§ WHAT IS REQUIRED
What lines in the listing include "pixel"? Return a copy of each.

§ RECORDS FOR THE TASK
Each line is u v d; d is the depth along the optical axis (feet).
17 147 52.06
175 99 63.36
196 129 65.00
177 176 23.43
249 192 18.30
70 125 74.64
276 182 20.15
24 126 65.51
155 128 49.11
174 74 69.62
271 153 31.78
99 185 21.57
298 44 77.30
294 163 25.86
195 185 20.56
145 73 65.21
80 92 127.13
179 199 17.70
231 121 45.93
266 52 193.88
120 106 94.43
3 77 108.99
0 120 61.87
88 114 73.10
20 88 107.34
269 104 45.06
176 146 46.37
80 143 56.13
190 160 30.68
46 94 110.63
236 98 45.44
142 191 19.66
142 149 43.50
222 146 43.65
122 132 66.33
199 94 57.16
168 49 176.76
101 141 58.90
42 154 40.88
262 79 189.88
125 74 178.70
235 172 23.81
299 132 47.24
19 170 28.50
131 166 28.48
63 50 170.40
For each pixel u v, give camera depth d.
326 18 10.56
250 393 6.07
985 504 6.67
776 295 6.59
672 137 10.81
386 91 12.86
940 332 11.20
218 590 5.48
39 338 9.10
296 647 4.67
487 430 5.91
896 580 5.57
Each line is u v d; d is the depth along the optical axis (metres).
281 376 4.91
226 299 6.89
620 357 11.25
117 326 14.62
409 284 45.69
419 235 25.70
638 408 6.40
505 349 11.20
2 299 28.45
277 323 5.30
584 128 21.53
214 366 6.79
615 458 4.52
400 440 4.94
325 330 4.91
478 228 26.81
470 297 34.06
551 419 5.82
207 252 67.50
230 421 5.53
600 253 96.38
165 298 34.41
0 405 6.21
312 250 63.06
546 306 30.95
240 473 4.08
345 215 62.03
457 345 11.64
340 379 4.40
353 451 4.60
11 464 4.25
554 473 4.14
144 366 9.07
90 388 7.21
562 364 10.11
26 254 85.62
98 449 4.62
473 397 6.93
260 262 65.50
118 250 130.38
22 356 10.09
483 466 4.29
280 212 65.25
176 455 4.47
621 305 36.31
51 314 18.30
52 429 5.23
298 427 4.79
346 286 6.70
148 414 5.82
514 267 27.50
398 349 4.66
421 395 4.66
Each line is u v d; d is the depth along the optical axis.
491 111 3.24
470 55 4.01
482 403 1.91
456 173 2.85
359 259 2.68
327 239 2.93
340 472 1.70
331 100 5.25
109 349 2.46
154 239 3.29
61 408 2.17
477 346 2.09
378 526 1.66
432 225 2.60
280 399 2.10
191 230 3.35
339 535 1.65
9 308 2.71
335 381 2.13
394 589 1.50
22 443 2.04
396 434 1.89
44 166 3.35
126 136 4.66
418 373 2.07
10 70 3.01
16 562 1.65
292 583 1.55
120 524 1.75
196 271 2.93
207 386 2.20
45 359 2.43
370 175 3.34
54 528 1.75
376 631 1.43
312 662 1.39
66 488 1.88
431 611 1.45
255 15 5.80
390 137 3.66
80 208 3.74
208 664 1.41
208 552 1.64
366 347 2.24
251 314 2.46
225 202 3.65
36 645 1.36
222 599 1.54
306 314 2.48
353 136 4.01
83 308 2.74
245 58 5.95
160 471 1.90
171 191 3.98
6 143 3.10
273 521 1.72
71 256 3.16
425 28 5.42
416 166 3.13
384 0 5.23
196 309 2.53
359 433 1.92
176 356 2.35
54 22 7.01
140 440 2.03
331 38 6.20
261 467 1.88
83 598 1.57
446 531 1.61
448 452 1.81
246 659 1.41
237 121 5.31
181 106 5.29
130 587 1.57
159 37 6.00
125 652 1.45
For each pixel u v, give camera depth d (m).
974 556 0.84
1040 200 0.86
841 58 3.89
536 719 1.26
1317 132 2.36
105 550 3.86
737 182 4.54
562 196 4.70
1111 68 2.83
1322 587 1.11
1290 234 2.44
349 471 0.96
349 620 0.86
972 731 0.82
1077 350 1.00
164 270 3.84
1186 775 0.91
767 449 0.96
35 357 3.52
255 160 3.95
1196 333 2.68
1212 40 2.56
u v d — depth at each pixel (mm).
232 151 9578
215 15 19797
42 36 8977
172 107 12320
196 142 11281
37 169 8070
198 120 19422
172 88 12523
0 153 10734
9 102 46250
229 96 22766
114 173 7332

§ EXERCISE RESULT
For each pixel u v, give camera depth d.
For each pixel u v, give camera depth d (m).
u v d — depth at each pixel (mm).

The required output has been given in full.